A new Legal Services Bill aimed at modernising the regulatory system for legal professionals has been published.

The proposed legislation, which repeals and replaces the Legal Practitioners Bill, seeks to provide a mechanism to deal with professional misconduct, regulate the practice of Cayman Islands law and provide for a system of legal education.

A government press release on the bill stated, “The number of attorneys and the nature of law practice in the Cayman Islands have changed significantly over the decades to the point of rendering the current Legal Practitioners Law almost obsolete, hence the need for a new Law.”

David Collins, president of the Cayman Islands Legal Practitioners Association, welcomed the publication of the new law, but said the organisation had yet to consult with its membership on the legislation.

“Government clearly recognises the need for change to what is now a 50-year-old regime to regulate the legal profession,” he said. “The CILPA council supports that need for change. We appreciate that there have been numerous failed attempts to update the regulatory regime in the past, but in our view this bill contains many important elements that are needed to modernise the regulatory regime, such as the code of conduct.”

Prior to this bill, the former Progressives-led administration under Premier Alden McLaughlin introduced a Legal Practitioners Bill in 2017 to update the 2015 revised version of the law.

However, that attempt was met with widespread opposition, and McLaughlin later withdrew the legislation.

Collins said the Legal Services Bill is critical to the Cayman Islands.

“It is essential to protect local residents who engage attorneys, and [is] an important component of our financial services industry. We will be consulting with our members and other stakeholders over the course of the next few weeks on the bill,” he said.

The law proposes the creation of a Cayman Islands Legal Services Board consisting of the chief justice, the attorney general, a non-practising attorney-at-law appointed by the premier; and a non-practising attorney-at-law appointed by the leader of the opposition.

The function of the board will be to regulate the practice of law locally, to encourage and promote the upholding of the rule of law, to promote high standards of professional conduct by attorneys, and to encourage and promote the study of law.

The board will also supervise legal education and practical legal training leading to local qualification for admission as an attorney, and establish or supervise a system of law reporting.

The legislation sets out provisions that prohibit a person from practising Cayman Islands law in the islands or in another jurisdiction unless they hold a practising certificate. Breaching this provision can lead to a fine of $100,000 or to imprisonment for two years, or both.

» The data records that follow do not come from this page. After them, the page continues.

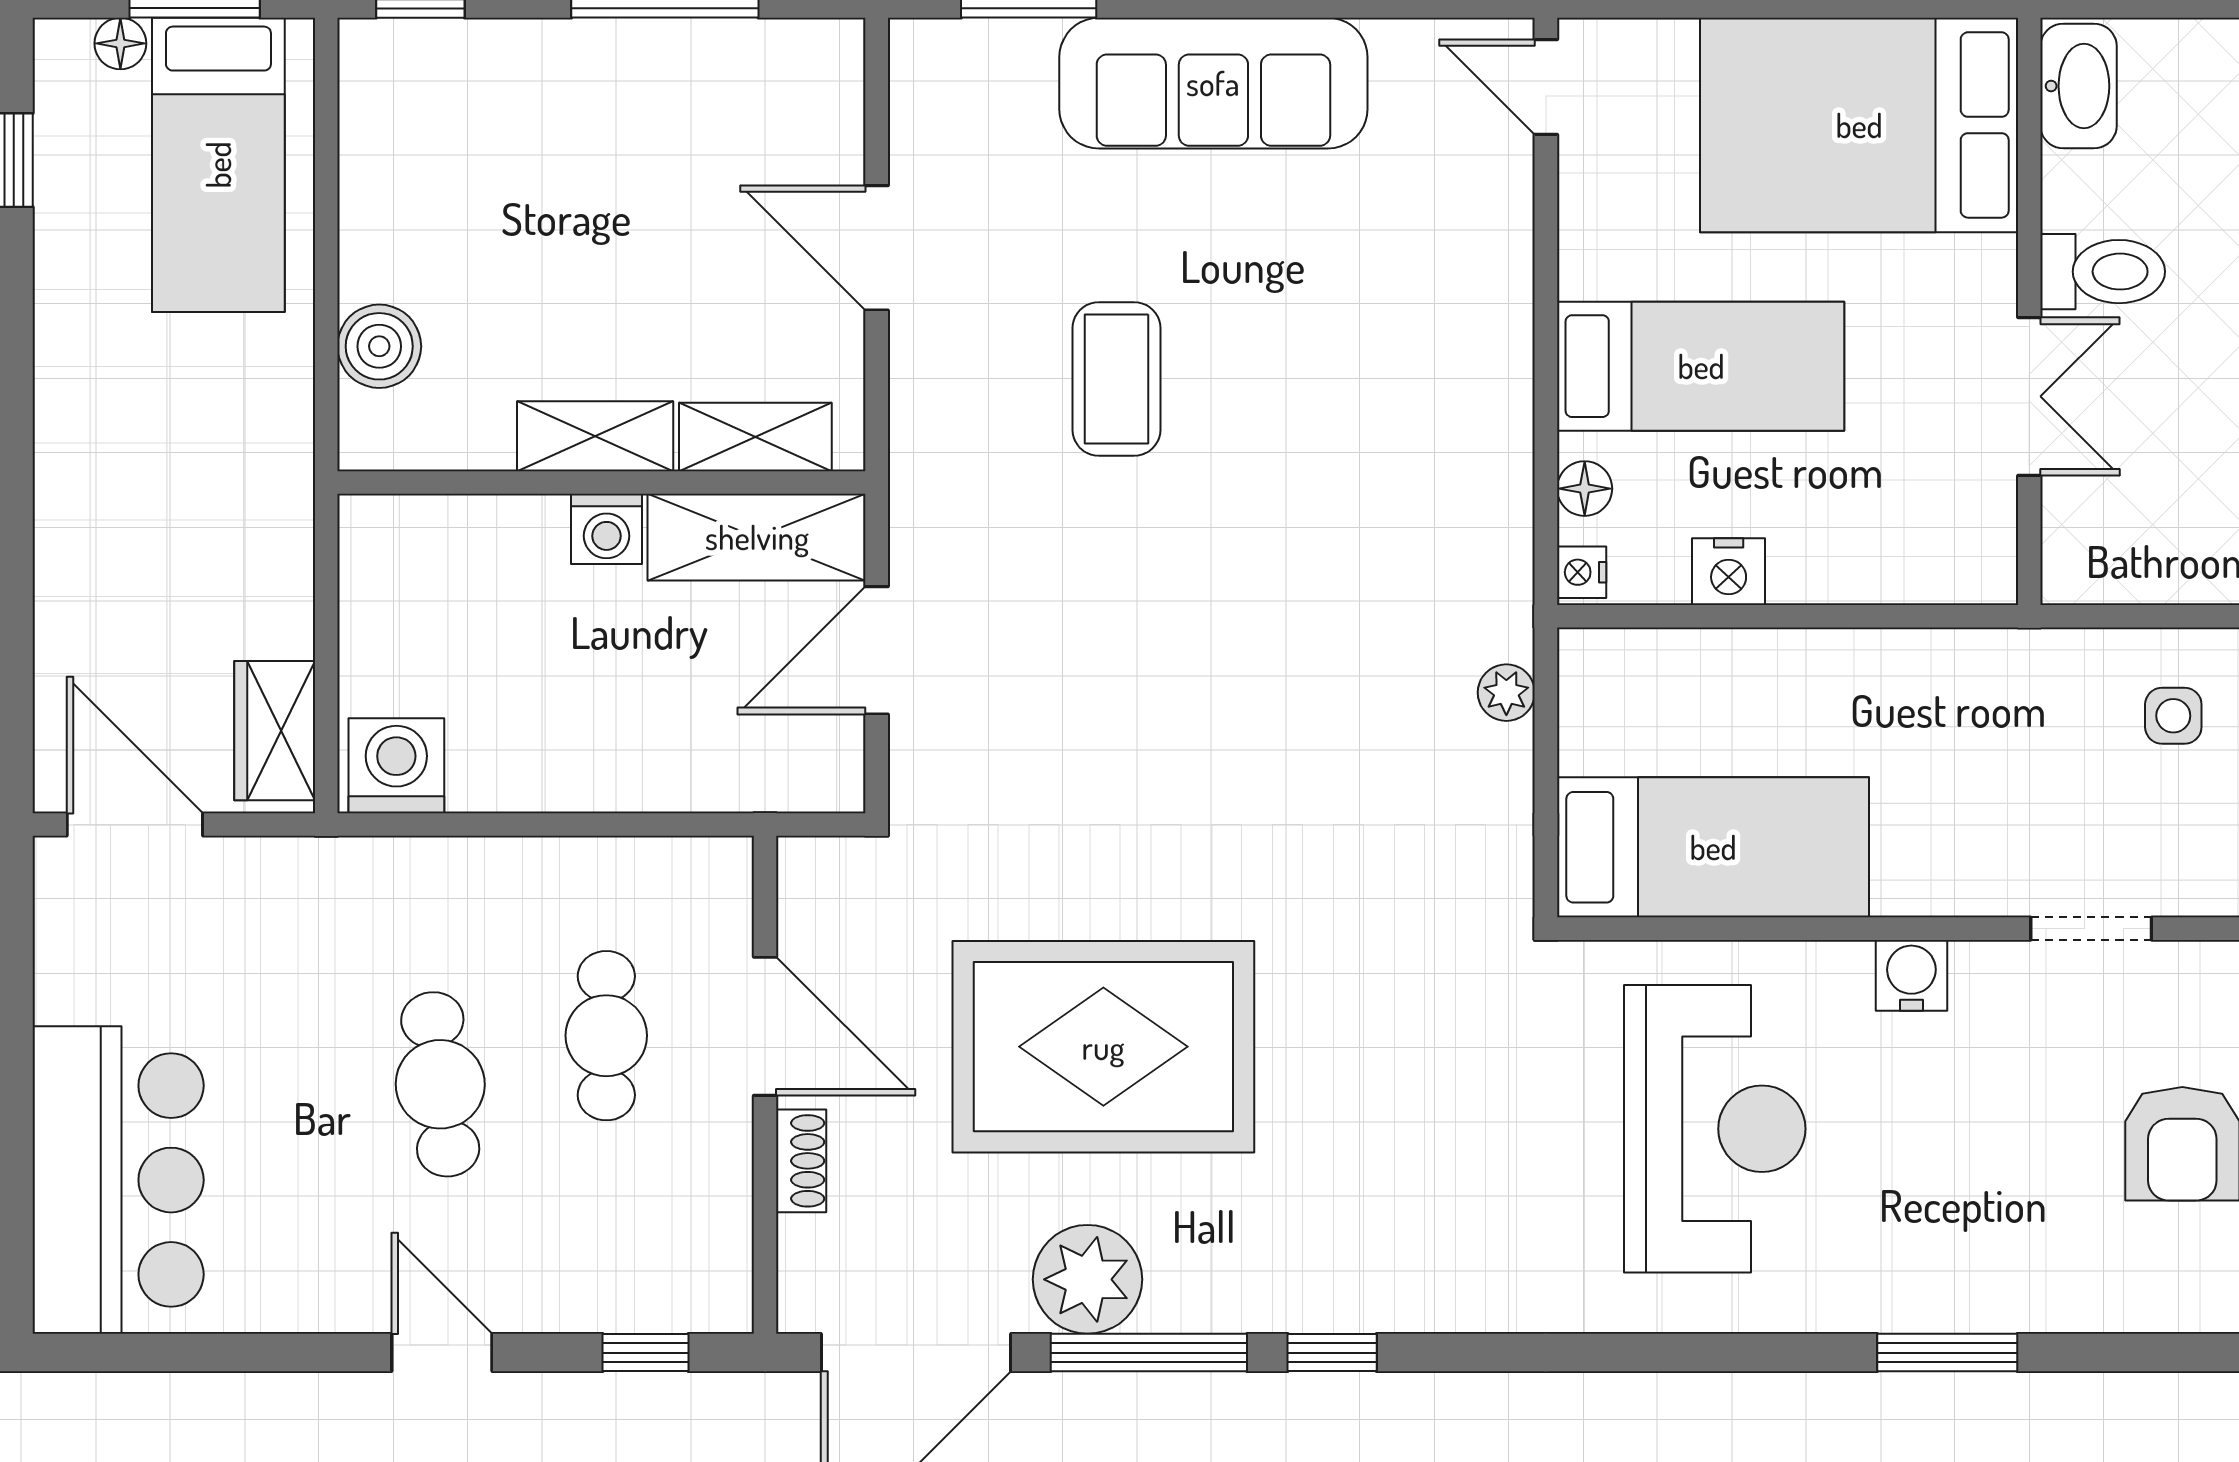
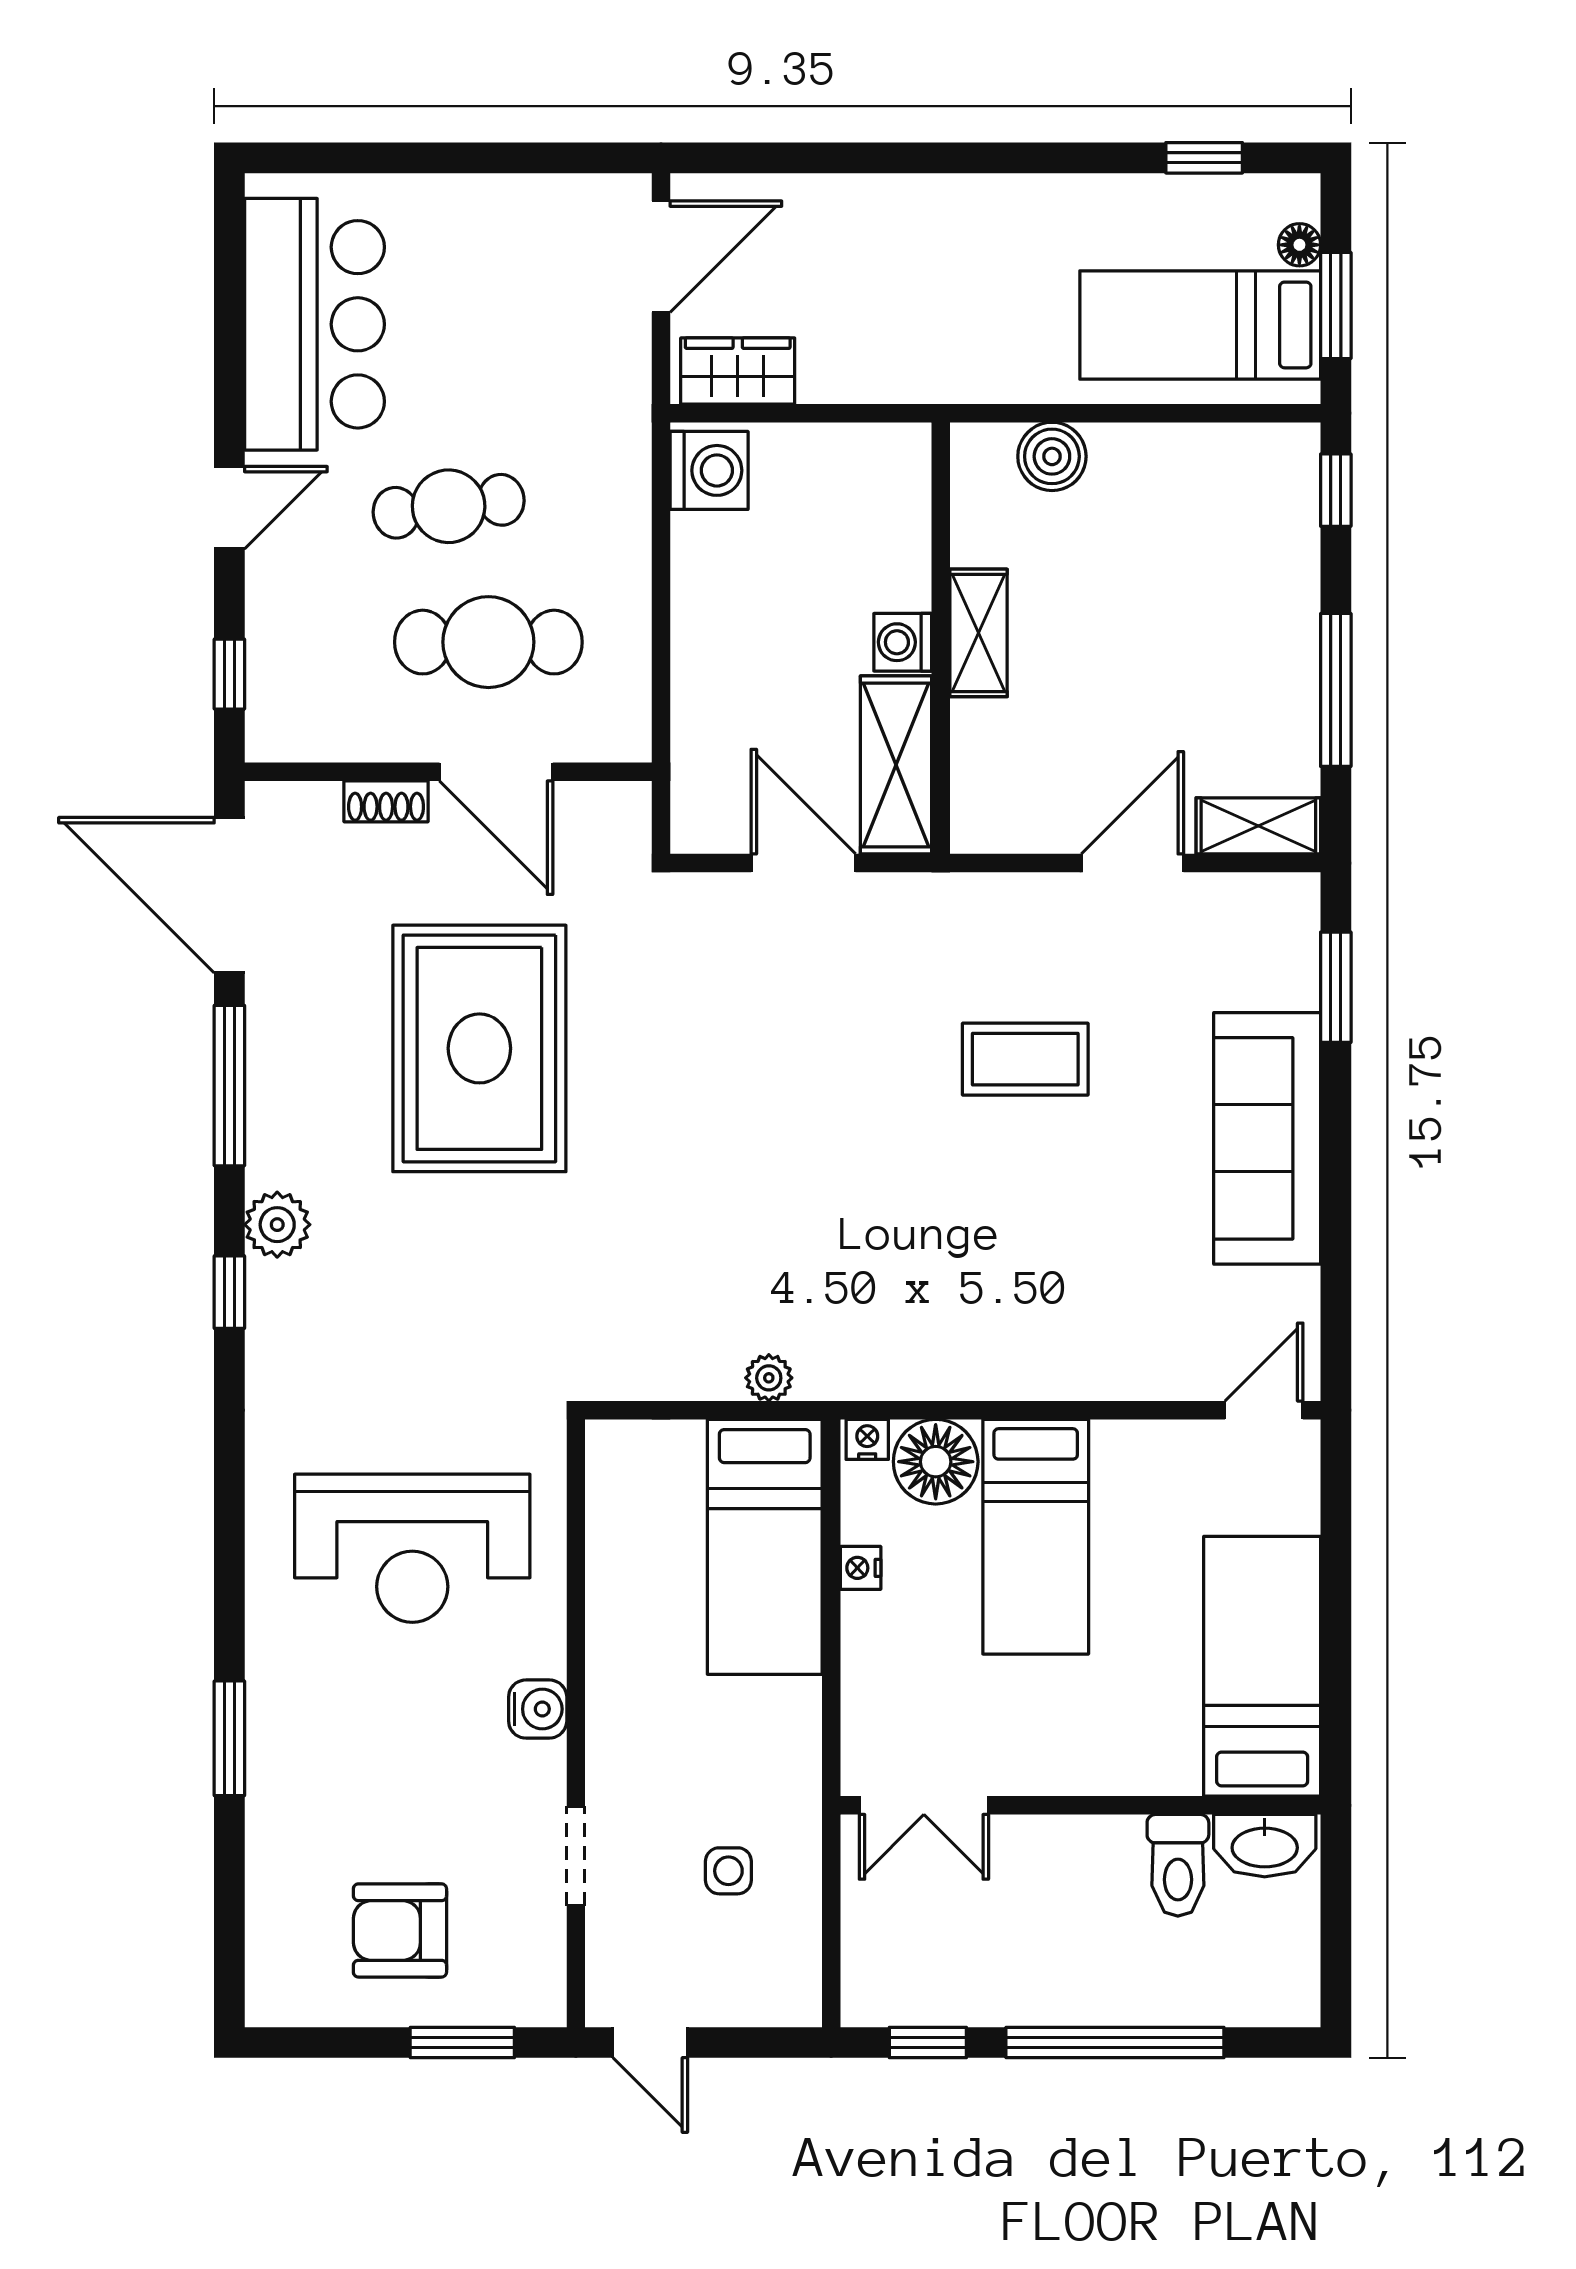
bed: (1859, 125) -> (1262, 1666), width x0.67
toilet: (2103, 272) -> (1178, 1865), moved
double door: (2029, 396) -> (924, 1805), moved
shelving: (755, 437) -> (1258, 826), moved, turned 90
floor lamp: (1585, 489) -> (936, 1462), width x1.89, depth x1.89
nightstand: (1729, 572) -> (861, 1568), width x0.72, depth x0.74
side table: (2173, 716) -> (728, 1871), moved
bed: (1713, 847) -> (765, 1547), moved
door: (765, 1026) -> (496, 772), hinge flipped
cafe table: (606, 1036) -> (488, 642), width x1.37, depth x1.35
bar counter: (118, 1180) -> (314, 324), moved, turned -90
plant: (1087, 1279) -> (277, 1225), moved, width x0.73, depth x0.73
window: (1332, 1353) -> (229, 1292), moved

It also outlines requirements for those who have foreign qualifications and are seeking to be admitted as an attorney in Cayman or to practise Cayman Islands law.

The law also establishes a code of conduct for the legal fraternity and empowers the board to investigate complaints and issue disciplinary sanctions against attorneys.

The law gives the board the power to make an interim order to suspend an attorney from practice until an investigation has been completed and any subsequent order made by the board has come into effect.

It also requires a law firm to have an annual operational licence to practise Cayman Islands law.

Under the proposed legislation, Cabinet, in consultation with the board, can make regulations requiring law firms to secure insurance against losses arising from claims of civil liabilities incurred by practising Cayman Islands law and by any legal business associated with the practice of Cayman Islands law.

The bill has been gazetted, along with an executive summary, and is now open for public consultation. Comments on the bill can be submitted to Tesia Scott at [email protected] in the Government Administration Building, Portfolio of Legal Affairs. The deadline for receipt of submissions is 24 Nov.